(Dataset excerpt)
--- Begin ---
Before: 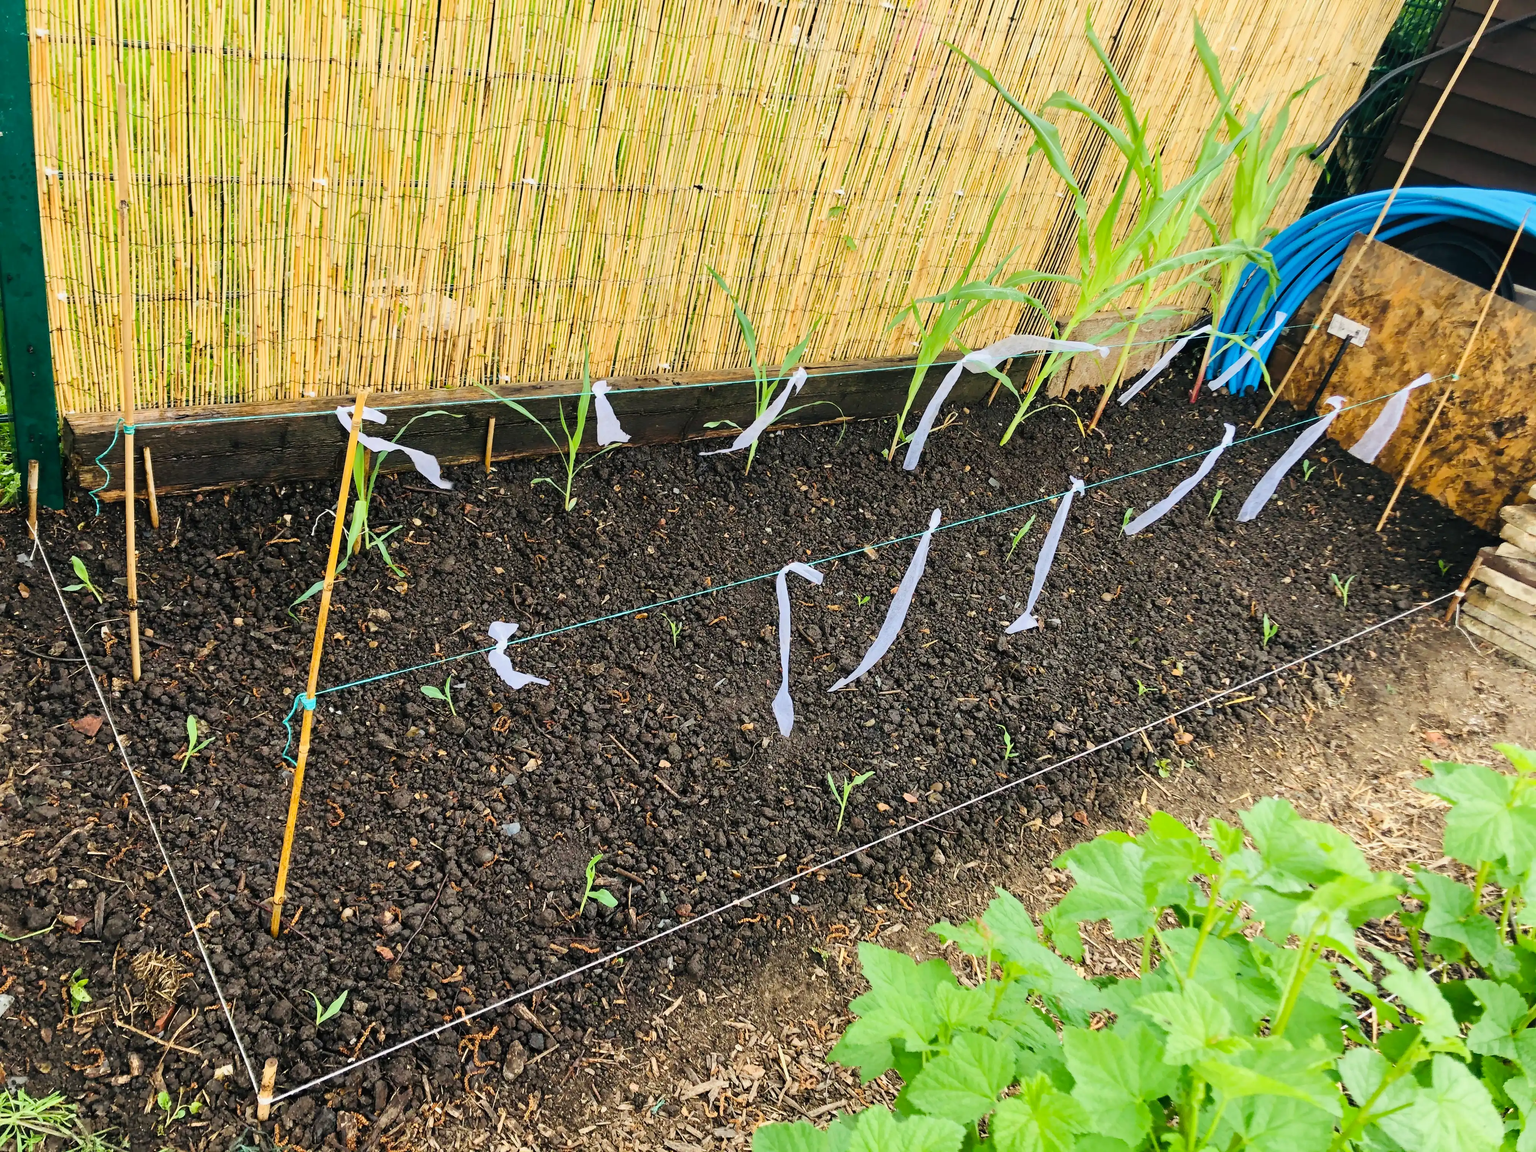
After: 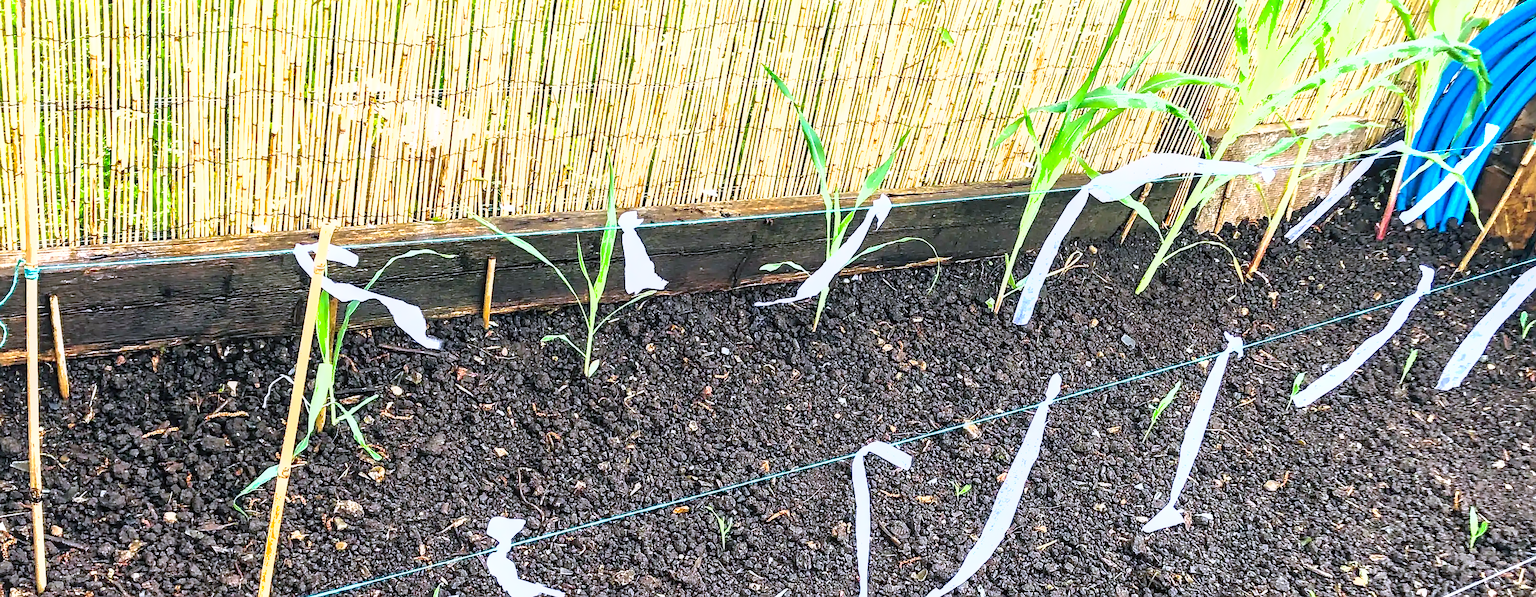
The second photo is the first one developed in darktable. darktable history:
local contrast: detail 130%
tone equalizer: -8 EV -0.448 EV, -7 EV -0.359 EV, -6 EV -0.371 EV, -5 EV -0.183 EV, -3 EV 0.221 EV, -2 EV 0.36 EV, -1 EV 0.365 EV, +0 EV 0.388 EV
crop: left 6.813%, top 18.591%, right 14.305%, bottom 40.461%
color calibration: gray › normalize channels true, illuminant custom, x 0.373, y 0.388, temperature 4250.35 K, gamut compression 0.013
exposure: exposure 0.607 EV, compensate highlight preservation false
sharpen: on, module defaults
shadows and highlights: on, module defaults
--- End ---
Copy every line of the records above word for word, omitting the pictures.

Before: 
After: 
The second photo is the first one developed in darktable. darktable history:
local contrast: detail 130%
tone equalizer: -8 EV -0.448 EV, -7 EV -0.359 EV, -6 EV -0.371 EV, -5 EV -0.183 EV, -3 EV 0.221 EV, -2 EV 0.36 EV, -1 EV 0.365 EV, +0 EV 0.388 EV
crop: left 6.813%, top 18.591%, right 14.305%, bottom 40.461%
color calibration: gray › normalize channels true, illuminant custom, x 0.373, y 0.388, temperature 4250.35 K, gamut compression 0.013
exposure: exposure 0.607 EV, compensate highlight preservation false
sharpen: on, module defaults
shadows and highlights: on, module defaults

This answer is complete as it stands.